Re: [PATCH 4/8] [I/OAT] Utility functions for offloading sk_buff toiovec copies

From: Andrew Morton
Date: Sun Mar 05 2006 - 02:16:39 EST


Chris Leech <christopher.leech@xxxxxxxxx> wrote:
>
> +
> +#define NUM_PAGES_SPANNED(start, length) \
> + ((PAGE_ALIGN((unsigned long)start + length) - \
> + ((unsigned long)start & PAGE_MASK)) >> PAGE_SHIFT)

static inline all-lower-case functions are much nicer.

> +/*
> + * Lock down all the iovec pages needed for len bytes.
> + * Return a struct dma_locked_list to keep track of pages locked down.
> + *
> + * We are allocating a single chunk of memory, and then carving it up into
> + * 3 sections, the latter 2 whose size depends on the number of iovecs and the
> + * total number of pages, respectively.
> + */
> +int dma_lock_iovec_pages(struct iovec *iov, size_t len, struct dma_locked_list
> + **locked_list)

Please rename this to dma_pin_iovec_pages().
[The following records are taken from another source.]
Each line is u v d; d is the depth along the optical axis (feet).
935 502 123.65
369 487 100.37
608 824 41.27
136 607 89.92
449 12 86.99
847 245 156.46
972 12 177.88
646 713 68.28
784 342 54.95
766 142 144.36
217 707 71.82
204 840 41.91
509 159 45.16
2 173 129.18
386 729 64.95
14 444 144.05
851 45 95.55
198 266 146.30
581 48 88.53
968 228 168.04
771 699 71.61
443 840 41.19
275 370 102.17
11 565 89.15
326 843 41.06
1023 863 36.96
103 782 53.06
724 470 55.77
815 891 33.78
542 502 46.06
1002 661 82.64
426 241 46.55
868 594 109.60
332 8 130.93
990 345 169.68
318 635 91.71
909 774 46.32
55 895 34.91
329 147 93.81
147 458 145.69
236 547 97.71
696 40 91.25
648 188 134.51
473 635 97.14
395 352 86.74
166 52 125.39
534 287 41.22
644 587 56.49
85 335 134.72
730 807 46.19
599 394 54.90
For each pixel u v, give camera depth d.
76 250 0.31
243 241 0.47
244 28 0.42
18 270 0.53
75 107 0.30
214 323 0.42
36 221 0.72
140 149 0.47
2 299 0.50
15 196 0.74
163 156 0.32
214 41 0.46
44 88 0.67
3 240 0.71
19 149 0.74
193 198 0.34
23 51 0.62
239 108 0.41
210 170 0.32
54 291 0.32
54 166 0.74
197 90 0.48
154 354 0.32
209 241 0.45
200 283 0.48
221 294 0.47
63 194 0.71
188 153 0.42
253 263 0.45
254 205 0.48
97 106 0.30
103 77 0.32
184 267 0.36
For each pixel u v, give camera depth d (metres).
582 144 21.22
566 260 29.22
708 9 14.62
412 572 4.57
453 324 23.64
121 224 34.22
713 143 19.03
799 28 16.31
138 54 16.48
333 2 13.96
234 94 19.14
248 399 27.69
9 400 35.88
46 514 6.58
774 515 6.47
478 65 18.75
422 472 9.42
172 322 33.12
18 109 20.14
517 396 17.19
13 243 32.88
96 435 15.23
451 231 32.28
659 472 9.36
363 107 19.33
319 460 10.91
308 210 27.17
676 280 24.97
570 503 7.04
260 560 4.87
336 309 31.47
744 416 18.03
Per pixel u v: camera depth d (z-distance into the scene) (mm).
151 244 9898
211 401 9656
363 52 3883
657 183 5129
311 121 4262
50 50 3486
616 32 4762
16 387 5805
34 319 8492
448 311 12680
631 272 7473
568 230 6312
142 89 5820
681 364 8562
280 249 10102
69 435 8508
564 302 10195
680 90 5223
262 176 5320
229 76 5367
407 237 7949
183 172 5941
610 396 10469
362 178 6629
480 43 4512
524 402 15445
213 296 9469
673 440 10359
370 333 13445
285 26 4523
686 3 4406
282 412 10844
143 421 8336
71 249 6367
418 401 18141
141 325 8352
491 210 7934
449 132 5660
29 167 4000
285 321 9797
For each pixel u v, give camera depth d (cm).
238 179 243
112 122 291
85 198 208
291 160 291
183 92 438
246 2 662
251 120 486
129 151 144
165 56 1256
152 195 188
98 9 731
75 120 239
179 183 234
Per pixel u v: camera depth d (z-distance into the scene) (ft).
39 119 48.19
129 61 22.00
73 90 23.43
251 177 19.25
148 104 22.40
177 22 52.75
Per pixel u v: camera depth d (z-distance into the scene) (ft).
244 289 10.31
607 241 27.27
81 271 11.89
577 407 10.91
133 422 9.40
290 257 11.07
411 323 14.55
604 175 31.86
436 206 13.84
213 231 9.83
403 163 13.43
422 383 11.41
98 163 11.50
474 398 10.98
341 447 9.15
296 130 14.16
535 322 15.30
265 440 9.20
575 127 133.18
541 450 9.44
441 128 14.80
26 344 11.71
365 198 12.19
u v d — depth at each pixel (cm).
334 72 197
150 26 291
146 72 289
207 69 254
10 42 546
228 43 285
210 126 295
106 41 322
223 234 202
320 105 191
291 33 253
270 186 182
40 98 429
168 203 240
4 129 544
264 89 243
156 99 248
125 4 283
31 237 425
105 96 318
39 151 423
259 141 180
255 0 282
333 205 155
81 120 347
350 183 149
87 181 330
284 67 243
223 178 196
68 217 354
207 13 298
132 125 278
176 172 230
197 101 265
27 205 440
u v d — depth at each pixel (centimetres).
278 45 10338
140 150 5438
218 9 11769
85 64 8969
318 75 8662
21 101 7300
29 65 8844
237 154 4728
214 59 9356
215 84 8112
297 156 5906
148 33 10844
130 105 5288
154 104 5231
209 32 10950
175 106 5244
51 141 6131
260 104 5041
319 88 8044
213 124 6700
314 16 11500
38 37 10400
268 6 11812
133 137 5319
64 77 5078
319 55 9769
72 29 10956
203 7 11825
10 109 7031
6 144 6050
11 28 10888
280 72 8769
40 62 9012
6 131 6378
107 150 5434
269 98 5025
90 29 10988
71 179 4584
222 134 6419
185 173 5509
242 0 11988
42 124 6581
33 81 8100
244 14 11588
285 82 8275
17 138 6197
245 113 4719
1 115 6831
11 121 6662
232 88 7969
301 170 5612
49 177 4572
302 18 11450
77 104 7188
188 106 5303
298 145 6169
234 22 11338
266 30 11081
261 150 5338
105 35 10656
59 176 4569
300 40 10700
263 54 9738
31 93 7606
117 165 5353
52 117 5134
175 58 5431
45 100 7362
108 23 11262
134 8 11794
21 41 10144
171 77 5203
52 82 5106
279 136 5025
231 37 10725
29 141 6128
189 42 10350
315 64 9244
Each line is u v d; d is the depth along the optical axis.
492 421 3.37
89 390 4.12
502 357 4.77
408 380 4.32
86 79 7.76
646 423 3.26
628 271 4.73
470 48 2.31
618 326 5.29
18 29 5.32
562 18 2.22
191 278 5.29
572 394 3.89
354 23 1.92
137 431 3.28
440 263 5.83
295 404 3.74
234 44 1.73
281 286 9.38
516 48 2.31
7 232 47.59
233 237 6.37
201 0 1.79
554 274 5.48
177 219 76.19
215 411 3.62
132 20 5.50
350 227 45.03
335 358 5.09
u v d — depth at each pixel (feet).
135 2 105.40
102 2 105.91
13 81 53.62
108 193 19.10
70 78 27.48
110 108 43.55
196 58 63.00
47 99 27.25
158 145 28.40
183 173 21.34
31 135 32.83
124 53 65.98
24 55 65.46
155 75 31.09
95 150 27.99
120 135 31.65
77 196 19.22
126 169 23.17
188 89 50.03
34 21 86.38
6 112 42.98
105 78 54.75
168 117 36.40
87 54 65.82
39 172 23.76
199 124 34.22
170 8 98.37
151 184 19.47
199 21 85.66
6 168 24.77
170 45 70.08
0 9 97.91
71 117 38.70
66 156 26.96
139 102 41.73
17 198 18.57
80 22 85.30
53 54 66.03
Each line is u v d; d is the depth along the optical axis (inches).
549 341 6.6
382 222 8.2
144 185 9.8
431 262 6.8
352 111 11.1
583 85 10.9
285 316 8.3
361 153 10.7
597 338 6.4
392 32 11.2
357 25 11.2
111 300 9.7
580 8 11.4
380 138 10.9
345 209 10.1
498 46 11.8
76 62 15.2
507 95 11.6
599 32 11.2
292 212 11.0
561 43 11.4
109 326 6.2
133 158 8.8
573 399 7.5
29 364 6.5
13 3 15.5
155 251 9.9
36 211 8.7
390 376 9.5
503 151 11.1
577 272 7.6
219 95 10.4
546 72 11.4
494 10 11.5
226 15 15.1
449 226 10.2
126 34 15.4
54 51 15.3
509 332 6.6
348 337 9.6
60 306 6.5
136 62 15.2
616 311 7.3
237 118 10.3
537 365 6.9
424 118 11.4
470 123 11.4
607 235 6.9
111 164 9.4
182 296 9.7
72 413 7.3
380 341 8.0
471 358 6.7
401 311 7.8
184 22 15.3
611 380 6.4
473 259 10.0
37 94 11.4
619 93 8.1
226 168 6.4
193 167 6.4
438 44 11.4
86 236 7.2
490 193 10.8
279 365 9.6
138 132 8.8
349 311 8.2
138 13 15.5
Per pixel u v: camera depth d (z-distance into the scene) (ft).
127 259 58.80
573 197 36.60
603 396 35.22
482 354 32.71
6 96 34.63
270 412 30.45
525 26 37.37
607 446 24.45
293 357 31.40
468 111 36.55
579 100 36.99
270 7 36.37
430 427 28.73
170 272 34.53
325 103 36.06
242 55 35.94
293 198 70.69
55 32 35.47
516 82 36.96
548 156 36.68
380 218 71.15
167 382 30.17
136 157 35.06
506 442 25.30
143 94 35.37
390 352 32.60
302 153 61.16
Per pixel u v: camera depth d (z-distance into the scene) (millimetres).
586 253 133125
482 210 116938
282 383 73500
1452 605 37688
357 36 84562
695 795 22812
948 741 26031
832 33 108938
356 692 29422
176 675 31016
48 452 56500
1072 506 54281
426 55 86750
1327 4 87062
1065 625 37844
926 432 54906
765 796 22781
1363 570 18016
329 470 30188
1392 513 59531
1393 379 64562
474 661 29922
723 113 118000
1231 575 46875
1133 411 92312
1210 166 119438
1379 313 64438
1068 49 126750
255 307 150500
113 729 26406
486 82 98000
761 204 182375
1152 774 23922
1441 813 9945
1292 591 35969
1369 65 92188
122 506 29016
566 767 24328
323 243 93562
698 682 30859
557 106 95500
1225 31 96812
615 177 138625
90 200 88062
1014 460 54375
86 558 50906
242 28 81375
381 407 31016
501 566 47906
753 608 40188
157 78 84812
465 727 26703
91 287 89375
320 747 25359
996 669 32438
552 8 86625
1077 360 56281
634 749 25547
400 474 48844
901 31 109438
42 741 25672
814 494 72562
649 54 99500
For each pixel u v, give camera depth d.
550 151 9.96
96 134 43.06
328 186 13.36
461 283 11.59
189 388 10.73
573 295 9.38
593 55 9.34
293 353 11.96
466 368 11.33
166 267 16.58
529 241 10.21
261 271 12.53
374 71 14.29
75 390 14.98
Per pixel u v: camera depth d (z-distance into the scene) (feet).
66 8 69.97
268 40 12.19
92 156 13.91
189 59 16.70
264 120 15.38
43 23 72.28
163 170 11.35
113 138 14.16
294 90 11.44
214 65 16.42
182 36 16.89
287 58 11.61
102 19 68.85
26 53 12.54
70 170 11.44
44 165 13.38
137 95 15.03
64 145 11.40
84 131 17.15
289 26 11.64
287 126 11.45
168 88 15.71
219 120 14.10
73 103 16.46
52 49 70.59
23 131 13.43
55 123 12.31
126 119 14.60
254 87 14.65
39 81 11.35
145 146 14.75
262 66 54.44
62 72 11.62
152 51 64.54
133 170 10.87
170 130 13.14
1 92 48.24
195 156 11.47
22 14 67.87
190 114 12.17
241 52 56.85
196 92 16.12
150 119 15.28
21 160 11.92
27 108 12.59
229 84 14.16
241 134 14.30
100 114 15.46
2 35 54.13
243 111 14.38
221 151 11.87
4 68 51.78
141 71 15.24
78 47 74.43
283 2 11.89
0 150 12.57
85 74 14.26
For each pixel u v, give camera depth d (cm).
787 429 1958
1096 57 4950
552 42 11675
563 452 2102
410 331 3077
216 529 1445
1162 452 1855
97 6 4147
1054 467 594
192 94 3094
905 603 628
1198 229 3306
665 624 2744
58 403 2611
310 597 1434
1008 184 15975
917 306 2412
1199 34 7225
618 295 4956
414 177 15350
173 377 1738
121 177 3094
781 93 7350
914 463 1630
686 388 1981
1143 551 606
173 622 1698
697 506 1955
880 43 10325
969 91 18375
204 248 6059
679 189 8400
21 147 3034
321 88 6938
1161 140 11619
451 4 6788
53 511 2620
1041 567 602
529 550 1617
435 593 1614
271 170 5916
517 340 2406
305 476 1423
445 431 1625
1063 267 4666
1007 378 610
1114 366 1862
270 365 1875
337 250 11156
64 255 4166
Locking a page is a quite
different concept from pinning it, and this function doesn't lock any
pages.

> +{
> + struct dma_locked_list *local_list;
> + struct page **pages;
> + int i;
> + int ret;
> +
> + int nr_iovecs = 0;
> + int iovec_len_used = 0;
> + int iovec_pages_used = 0;

Extraneous blank line there.

> + /* don't lock down non-user-based iovecs */
> + if (segment_eq(get_fs(), KERNEL_DS)) {
> + *locked_list = NULL;
> + return 0;
> + }

hm, haven't seen that before. Makes sense, I guess.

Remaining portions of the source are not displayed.